+1 for mandatory handling. Usually a total rip off.
ATIS. What a joke – stenographing for a couple of minutes, sorting through irrelevant stuff (“hazardous weather is available on hiwas…”) while juggling ATC on a separate freq in a busy terminal area. Sometimes the ATIS signal is too weak to pick up before getting onto the STAR, increasing the workload during a critical phase.
The relevant information could be texted & interpreted in 5 secs if only we had D-ATIS in GA.
In fact, the whole IFR regime is completely outdated. Navigating on airways. ATC via voice on VHF. Typing obscure clearances into your GPS.
We should all just fly direct, letting ADS-B sort out the separation. Terrain handled via the sector MEA’s in the nav database. Sequencing into the terminal area could be handled by an approach computer. Restricted areas & ATC overrides communicated realtime into the cockpit.
I always thought this one was quite amusing:
Airport closing hours and not being allowed to fly on that gorgeous summer evening.
When a private meeting somewhere shuts down flying for four days.. That’s my new pet hate.
It will be cloudy and foggy up there anyway. If it were just for the flying, I would definitely head south in this kind of season. Tuscany for example. Ideas here.
All the preflight paperwork. I didn’t learn to fly to fill in forms:
I seem to spend more time on pointless paperwork than actual route planning on most trips.
Also absurdly short opening hours – too many great airports only open during bankers hours during the week and even shorter hours on the weekend, and have absurd and costly procedures if you want to use the airfield out of hours.
Jacko wrote:
Attention-seeking twits who dial 999 to report a “crash” when they see a Maule landing off-airport. It’s deeply unflattering.
We did a couple of field trips to Aboyne Gliding Club. One of our members landed out (embarrassingly close to the airfield) and someone who must have been a newcomer to the area (she had a horsey accent from the south of England I think) called the police and reported a plane crash. The thing is where our guy landed out, the general area is used for outlandings all the time, sometimes you get rotor right over the airfield and everyone is instructed to land out (and IIRC there is an agreement with a local farmer to use some of the pasture land for this) and it basically rains gliders.
The police officers arrived, waded through a waist deep stream as they didn’t know the field had a perfectly good road leading to it, saw it was just a glider outlanding, breathalyzed the pilot but stuck around to help us load the glider into the trailer – which was a bonus!
My pet hates are lack of out of hours arrangements and the fact that airports are generally in the middle of nowhere with no transport options.
The lack of “out of hours” arrangements has always bugged me. In the winter it doesn’t matter too much, but during the summer it’s often put an end to my plans. Often airports close at 6pm when it’s still daylight until nearly 2300. No problem if they are happy for you to arrive and depart out of hours (after requesting suitable permission and giving whatever details/indemnities/copies of insurance that they want). But why do so many not allow you to arrive/depart under any circumstance?!

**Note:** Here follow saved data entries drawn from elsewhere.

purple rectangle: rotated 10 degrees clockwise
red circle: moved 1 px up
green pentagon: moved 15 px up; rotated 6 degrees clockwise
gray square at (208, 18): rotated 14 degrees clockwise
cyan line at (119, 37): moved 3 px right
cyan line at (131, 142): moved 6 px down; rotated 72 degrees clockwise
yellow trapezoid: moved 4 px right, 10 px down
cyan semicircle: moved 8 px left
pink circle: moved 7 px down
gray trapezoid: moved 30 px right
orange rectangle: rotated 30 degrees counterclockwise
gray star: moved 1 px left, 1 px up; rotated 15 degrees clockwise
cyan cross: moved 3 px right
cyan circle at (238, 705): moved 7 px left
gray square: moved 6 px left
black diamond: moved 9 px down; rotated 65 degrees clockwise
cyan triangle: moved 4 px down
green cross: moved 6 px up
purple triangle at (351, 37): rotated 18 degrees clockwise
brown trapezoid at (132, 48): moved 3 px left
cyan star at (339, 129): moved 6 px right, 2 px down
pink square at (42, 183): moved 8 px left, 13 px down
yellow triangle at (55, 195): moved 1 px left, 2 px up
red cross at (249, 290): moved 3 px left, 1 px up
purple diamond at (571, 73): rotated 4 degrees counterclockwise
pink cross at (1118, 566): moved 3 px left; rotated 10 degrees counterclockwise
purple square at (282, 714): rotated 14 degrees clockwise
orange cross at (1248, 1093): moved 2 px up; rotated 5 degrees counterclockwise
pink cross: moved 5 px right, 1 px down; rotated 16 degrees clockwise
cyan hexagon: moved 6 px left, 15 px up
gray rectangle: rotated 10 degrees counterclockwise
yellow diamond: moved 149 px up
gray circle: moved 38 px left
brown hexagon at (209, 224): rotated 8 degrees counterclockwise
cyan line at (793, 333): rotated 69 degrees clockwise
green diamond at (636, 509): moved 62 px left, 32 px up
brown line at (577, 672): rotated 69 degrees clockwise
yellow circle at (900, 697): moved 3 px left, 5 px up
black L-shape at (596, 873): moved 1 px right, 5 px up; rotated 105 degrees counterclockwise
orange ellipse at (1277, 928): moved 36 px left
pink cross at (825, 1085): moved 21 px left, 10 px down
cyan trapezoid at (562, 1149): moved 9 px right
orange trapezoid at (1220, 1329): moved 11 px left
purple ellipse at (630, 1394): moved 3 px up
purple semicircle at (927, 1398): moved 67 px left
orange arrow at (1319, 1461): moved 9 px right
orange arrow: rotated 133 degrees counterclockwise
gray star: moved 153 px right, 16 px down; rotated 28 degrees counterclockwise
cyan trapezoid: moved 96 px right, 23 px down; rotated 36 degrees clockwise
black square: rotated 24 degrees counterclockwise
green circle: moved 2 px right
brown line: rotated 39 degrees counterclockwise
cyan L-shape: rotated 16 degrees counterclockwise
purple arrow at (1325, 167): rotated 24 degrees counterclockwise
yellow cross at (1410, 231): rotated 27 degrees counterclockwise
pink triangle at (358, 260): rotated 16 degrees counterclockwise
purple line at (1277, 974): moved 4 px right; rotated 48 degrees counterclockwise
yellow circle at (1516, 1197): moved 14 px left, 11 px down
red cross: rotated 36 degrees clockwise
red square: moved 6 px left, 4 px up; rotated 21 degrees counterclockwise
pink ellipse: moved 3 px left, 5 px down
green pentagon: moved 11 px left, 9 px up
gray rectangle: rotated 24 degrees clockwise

On number of occasions I’ve been stuck unable to depart due to bad weather. Then as the sun starts to get a little lower in the sky (still plenty of daylight) the sky starts to clear up. It’s a common weather pattern, which seems to happy just after the airport closes! This one has caught me out too often over the year.
The middle of nowhere problem is an ongoing one. You can land somewhere but to get to the nearest town (or even somewhere decent for lunch) involves an expensive taxi, which is only available after a long wait.
I’ve tried to sovle this with foldup bikes, but not satisfactorily. I had hopes that a “hoverboard” might be useful, but they all seem to go on fire according to the internet!
alioth wrote:
The police officers arrived, waded through a waist deep stream as they didn’t know the field had a perfectly good road leading to it, saw it was just a glider outlanding, breathalyzed the pilot but stuck around to help us load the glider into the trailer – which was a bonus!
@alioth, thanks for that priceless story, in recognition of which you are formally exempted from PPR at Glenswinton – but then so is everyone else. There’s no landing fee either, as you’d expect from any Yorkshireman.
P.S. I noticed that Stephen Gardner joined Telegram last September, so perhaps you could fire your GAR info to him that way…
All the braindead acronyms for every single thing with more than two words.